GPs generally do not have easy access to mental health specialists from either occupational health or general psychiatry and the raft of new proposals appear to place considerable further burdens on GP time and expertise. Perhaps it is time to go further than ‘Fit for Work’ and consider the establishment of a specialised state occupational health service where capability assessors are controlled and trained by the government rather than contracted out (the current capability assessment contract is with Atos Origin until 2012). This could help address the widespread concern that under the existing system of capability assessment mental health problems are inadequately assessed, underemphasised and minimally explored and thus provide minimal benefit to advisers seeking to place claimants into work.

It seems likely that mental health problems will continue to represent a major proportion of those claiming incapacity benefits, although the reasons for this are far from clear (and likely multi-factorial), but, despite some limited success in reducing IB levels of those with physical illness in trial areas, it is not obvious that current proposals are likely to have much of an impact on helping people with mental health problems into work. The current disconnection between psychiatric, social, and employment services needs to be tackled before a comprehensive and succesful attempt can be made to reverse the long standing disengagement of people with mental health problems from the workforce. As things currently stand it looks like recent welfare reforms will result in a large increase in unemployment levels amongst the mentally ill, with a consequent cut in living standards.

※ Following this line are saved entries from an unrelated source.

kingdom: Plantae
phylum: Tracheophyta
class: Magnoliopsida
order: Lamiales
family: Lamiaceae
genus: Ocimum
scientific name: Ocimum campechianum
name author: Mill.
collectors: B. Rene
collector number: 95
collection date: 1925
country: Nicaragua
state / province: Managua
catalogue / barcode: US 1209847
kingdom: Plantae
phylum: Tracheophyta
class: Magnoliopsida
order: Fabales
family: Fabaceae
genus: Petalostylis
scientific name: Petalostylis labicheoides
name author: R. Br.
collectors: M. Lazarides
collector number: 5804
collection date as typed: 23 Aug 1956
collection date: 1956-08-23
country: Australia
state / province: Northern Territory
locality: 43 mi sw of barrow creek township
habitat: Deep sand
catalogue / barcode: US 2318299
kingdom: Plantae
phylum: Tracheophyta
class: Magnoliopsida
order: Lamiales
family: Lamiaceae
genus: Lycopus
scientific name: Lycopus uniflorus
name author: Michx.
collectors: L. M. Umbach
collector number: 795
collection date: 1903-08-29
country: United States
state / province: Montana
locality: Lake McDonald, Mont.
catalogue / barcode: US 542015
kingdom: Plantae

[1] No one written off: reforming welfare to reward responsibility. Department for Work and Pensions, TSO, 2008.
[2] Black, C., Working for a healthier tomorrow. Health, Work and Well-being Programme, TSO, 2008.
[3] Blyth, B., Incapacity Benefit reforms - Pathways to Work Pilots performance and analysis. Working Paper No 26, Department for Work and Pensions, HMSO, 2006.
[4] Burns, T., Catty, J., Becker, T., Drake, R.E., Fioritti, A., Knapp, M., Lauber, C., Rossler, W., Tomov, T., van Busschbach, J., White, S. and Wiersma, D., The effectiveness of supported employment for people with severe mental illness: a randomised controlled trial, Lancet, 370 (2007) 1146-52.
[5] Crowther, R.E., Marshall, M., Bond, G.R. and Huxley, P., Helping people with severe mental illness to obtain work: systematic review, Bmj, 322 (2001) 204-8.
[6] Layard, R., Mental Health: Britain's Biggest Social Problem? No.10 Strategy Unit Seminar on Mental Health, 2005.
[7] Michie, S. and Williams, S., Reducing work related psychological ill health and sickness absence: a systematic literature review, Occup Environ Med, 60 (2003) 3-9.
[8] Moncrieff, J. and Pomerleau, J., Trends in sickness benefits in Great Britain and the contribution of mental disorders, J Public Health Med, 22 (2000) 59-67.
[9] Sainsbury, R., Irvine, A., Aston, J., Wilson, S., Williams, C. and Sinclair, A., Mental health and employment. Research Report No 513, Department for Work and Pensions, HMSO, 2008.